--- Excerpted passage ---
-- Opening Marker --
This afternoon the Pacers pulled off a long anticipated trade to address their point guard woes. The deal, as reported so far, sends Trevor Ariza to the Hornets, Courtney Lee to the Rockets, Troy Murphy to the Nets and James Posey and Darren Collison to the Pacers. This may not be the end of the Pacers' roster moves, as rumors have been circulating about a possible buyout with T.J. Ford as well as a buyout or trade involving James Posey.
Regardless of any follow-up moves the real prize here for the Pacers is Darren Collison. Collison, a rookie last season, was extremely impressive filling in for the injured Chris Paul. Tim Donahue at EightPointsNineSeconds shared a short scouting report on Collison written by Ryan Schwan of Hornets 247. I wanted to dig a little bit deeper, looking at some of Collison's numbers from last season as well as some of his collegiate scouting reports.
Analysis after the jump . . .
To begin with let's look at some of Collison's traditional statistics from last season. For comparison I have included the statistics of the three players who played point guard for the Pacers last season: Earl Watson, T.J. Ford, and A.J. Price.
-- Closing Marker --
--- Work to complete ---
a) In the trade analysis above, which player is called the real prize for the Pacers?
b) Copy the trade analysis word for word from "Regardless of any" to "collegiate scouting reports.".

--- Provided information ---
-- Opening Marker --
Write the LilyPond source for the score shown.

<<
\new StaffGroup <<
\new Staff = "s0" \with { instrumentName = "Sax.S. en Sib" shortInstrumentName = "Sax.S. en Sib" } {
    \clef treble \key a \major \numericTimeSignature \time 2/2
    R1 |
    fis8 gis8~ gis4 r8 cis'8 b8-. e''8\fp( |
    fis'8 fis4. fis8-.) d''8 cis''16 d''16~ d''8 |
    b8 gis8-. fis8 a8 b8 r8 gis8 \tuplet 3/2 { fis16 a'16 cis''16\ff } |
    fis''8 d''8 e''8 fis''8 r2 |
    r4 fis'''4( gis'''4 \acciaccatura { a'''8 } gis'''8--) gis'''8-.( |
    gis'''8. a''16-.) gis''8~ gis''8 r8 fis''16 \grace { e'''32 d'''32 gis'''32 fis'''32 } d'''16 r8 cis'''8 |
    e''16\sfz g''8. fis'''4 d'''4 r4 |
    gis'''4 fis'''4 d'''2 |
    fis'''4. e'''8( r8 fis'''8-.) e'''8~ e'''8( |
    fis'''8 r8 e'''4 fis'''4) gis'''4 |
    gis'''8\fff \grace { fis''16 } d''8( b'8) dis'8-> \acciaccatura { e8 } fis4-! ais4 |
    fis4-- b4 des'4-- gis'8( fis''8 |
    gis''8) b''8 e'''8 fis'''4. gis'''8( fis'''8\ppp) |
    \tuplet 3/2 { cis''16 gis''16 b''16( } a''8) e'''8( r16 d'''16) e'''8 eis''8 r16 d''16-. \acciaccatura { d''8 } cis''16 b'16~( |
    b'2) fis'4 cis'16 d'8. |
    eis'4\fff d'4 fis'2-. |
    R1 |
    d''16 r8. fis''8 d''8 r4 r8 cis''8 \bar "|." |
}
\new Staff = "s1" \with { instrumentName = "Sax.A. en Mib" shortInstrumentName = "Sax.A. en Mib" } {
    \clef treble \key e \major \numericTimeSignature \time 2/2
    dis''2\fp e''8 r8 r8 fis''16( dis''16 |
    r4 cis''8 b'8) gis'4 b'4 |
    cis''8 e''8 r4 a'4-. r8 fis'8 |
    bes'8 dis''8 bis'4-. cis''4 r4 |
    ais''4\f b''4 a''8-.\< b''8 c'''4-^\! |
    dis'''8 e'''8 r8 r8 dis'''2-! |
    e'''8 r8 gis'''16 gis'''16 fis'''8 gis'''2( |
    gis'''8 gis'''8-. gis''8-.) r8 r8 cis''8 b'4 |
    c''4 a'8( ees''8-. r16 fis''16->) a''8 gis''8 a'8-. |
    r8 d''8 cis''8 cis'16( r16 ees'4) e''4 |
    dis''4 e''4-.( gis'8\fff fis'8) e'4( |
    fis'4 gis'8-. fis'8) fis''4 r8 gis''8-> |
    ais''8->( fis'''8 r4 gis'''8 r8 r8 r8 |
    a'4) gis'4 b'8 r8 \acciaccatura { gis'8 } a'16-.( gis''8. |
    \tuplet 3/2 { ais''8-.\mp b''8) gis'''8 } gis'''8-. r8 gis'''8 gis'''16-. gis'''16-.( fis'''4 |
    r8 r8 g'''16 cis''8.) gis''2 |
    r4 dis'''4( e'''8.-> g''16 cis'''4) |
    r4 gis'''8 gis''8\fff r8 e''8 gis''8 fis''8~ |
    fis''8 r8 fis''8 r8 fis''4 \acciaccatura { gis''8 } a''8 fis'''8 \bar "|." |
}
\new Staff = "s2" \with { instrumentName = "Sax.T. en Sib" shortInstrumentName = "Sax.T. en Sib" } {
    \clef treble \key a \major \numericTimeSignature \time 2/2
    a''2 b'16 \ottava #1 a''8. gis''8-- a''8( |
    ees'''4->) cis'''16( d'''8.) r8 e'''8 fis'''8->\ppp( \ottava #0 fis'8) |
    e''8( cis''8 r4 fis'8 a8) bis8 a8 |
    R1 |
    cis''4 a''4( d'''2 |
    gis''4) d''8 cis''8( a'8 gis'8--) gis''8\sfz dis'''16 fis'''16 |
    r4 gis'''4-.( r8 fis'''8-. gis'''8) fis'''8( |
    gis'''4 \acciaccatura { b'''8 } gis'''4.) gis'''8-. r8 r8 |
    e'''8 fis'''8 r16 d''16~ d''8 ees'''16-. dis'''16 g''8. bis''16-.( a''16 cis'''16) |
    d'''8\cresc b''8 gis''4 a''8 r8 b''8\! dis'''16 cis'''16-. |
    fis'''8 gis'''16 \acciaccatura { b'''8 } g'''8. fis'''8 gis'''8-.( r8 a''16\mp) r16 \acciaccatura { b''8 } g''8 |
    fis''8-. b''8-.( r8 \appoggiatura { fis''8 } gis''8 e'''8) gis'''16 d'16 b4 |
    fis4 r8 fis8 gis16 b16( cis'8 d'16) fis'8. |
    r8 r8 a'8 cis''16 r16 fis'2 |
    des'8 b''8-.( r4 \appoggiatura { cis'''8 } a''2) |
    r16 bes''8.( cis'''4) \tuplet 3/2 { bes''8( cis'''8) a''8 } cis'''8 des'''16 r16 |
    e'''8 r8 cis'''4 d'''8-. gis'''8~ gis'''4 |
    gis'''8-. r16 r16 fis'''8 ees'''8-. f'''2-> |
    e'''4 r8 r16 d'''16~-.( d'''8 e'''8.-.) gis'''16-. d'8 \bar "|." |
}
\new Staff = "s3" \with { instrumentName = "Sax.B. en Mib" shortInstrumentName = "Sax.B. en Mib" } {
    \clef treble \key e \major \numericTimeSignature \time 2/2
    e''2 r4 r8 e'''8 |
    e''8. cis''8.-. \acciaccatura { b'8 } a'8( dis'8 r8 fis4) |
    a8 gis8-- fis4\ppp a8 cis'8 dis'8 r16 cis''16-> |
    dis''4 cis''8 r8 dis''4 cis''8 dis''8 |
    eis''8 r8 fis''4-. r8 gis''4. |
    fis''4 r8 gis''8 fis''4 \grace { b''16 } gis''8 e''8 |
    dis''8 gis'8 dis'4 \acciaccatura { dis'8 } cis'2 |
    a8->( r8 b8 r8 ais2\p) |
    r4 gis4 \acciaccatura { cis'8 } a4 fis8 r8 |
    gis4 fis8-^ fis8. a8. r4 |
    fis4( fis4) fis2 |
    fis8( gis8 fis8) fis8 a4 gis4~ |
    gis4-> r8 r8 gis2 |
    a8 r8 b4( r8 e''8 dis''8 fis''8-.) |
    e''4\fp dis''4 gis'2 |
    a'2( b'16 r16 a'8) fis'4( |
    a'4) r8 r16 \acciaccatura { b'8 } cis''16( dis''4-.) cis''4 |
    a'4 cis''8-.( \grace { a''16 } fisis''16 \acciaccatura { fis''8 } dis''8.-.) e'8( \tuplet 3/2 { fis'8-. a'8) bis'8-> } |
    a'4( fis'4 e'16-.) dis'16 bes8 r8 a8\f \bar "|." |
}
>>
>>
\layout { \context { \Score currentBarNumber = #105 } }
-- Closing Marker --
--- Activity answers ---
a) Darren Collison

b)
Regardless of any follow-up moves the real prize here for the Pacers is Darren Collison. Collison, a rookie last season, was extremely impressive filling in for the injured Chris Paul. Tim Donahue at EightPointsNineSeconds shared a short scouting report on Collison written by Ryan Schwan of Hornets 247. I wanted to dig a little bit deeper, looking at some of Collison's numbers from last season as well as some of his collegiate scouting reports.